■ **PROVIDED ENTRIES**
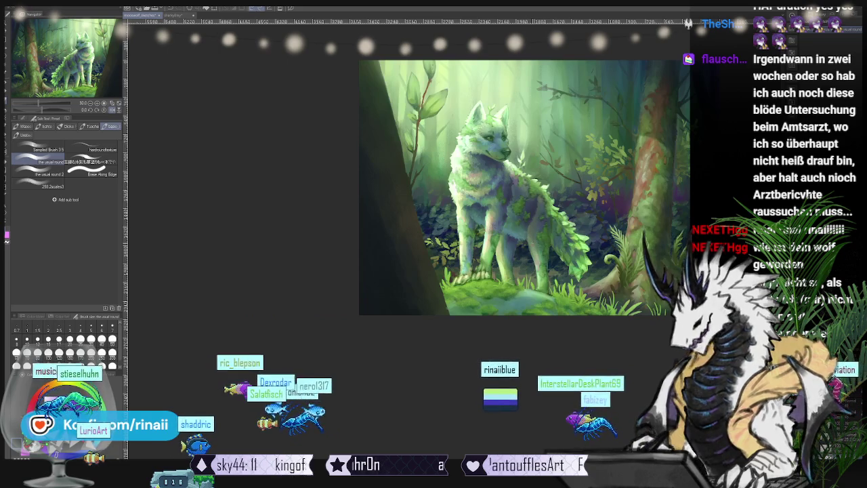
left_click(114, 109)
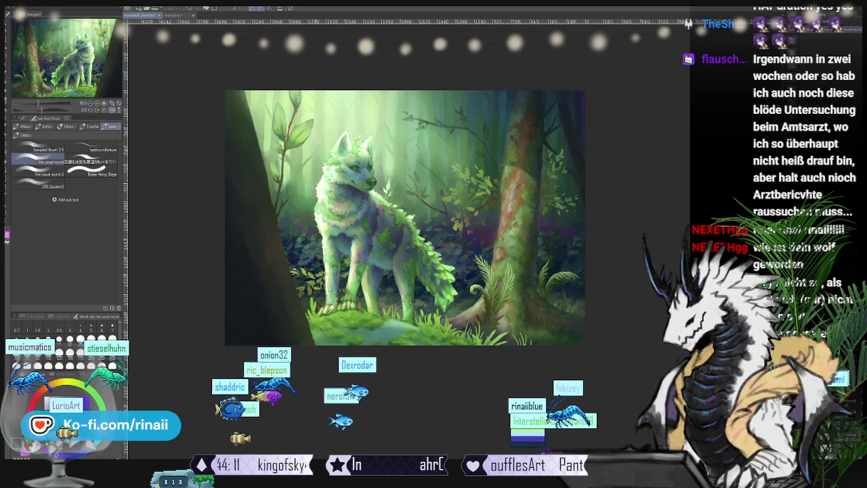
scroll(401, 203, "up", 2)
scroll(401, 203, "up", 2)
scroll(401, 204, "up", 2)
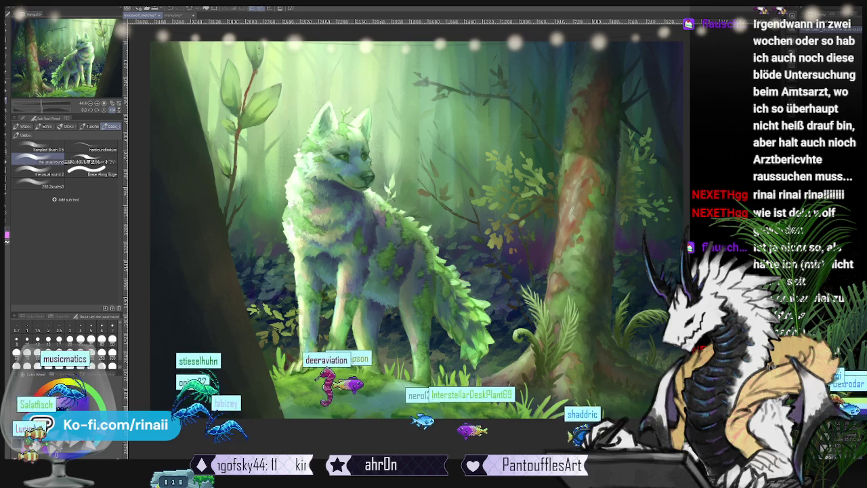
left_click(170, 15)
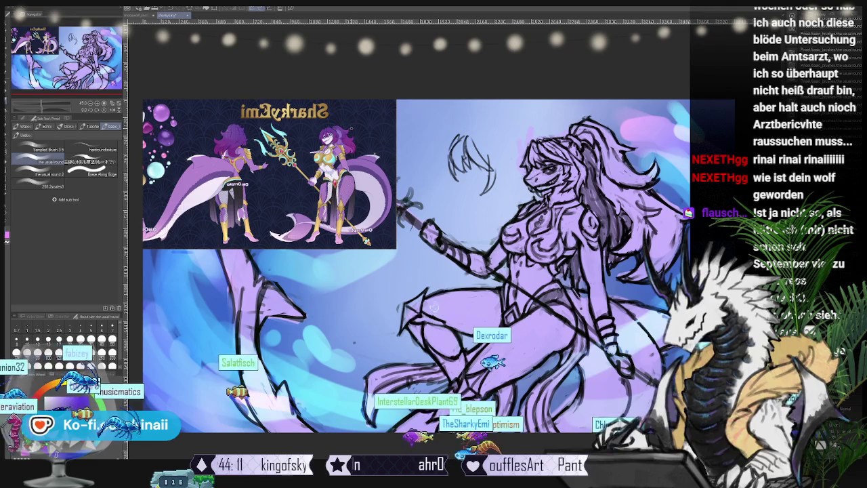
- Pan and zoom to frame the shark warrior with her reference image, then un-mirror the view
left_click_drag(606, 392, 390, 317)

■ **TASK GOAL**
Type out each line of the records above exactly, skipping any pictures.

■ **ANSWER TO THIS EXERCISE**
left_click(114, 109)
scroll(401, 203, "up", 2)
scroll(401, 203, "up", 2)
scroll(401, 204, "up", 2)
left_click(170, 15)
- Pan and zoom to frame the shark warrior with her reference image, then un-mirror the view
left_click_drag(606, 392, 390, 317)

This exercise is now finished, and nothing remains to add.